#### EXERCISE
Set down, please, exactly the lines below that run from the line with "Per últim no" to the line with "d’ESQUERRA UNIDA que", both lines included.

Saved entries
[Start of Attachment]

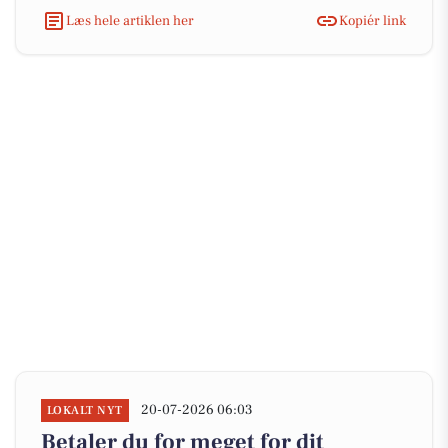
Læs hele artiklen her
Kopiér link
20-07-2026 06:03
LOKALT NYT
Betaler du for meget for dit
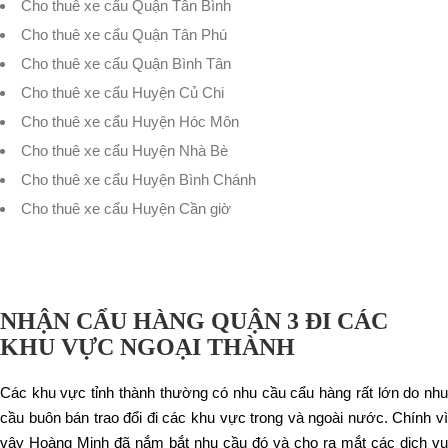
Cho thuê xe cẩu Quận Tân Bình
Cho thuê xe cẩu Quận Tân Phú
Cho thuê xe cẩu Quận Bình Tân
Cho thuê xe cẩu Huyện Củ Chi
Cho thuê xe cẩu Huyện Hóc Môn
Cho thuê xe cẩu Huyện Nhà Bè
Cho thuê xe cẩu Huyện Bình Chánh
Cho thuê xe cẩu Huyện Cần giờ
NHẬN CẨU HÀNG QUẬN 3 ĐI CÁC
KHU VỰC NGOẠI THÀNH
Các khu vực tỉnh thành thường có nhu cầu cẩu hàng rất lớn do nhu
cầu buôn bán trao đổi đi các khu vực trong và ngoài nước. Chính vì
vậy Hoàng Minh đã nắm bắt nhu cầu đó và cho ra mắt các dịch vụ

[End of Attachment]
[Start of Attachment]

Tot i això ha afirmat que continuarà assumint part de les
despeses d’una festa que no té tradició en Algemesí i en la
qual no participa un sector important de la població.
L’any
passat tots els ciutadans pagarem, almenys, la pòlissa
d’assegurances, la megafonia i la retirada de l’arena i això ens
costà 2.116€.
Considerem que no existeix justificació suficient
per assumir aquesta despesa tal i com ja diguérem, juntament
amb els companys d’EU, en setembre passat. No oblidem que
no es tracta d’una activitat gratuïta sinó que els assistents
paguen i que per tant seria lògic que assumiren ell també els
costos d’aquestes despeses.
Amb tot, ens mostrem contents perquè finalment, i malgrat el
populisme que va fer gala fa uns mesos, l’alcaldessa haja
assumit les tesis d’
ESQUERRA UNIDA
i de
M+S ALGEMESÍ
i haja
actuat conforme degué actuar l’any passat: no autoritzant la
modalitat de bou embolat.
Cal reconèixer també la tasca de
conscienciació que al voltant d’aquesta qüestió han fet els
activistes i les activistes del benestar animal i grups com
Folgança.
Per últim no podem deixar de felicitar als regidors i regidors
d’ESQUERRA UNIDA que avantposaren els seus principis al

[End of Attachment]

#### RESPONSE BOX
Per últim no podem deixar de felicitar als regidors i regidors
d’ESQUERRA UNIDA que avantposaren els seus principis al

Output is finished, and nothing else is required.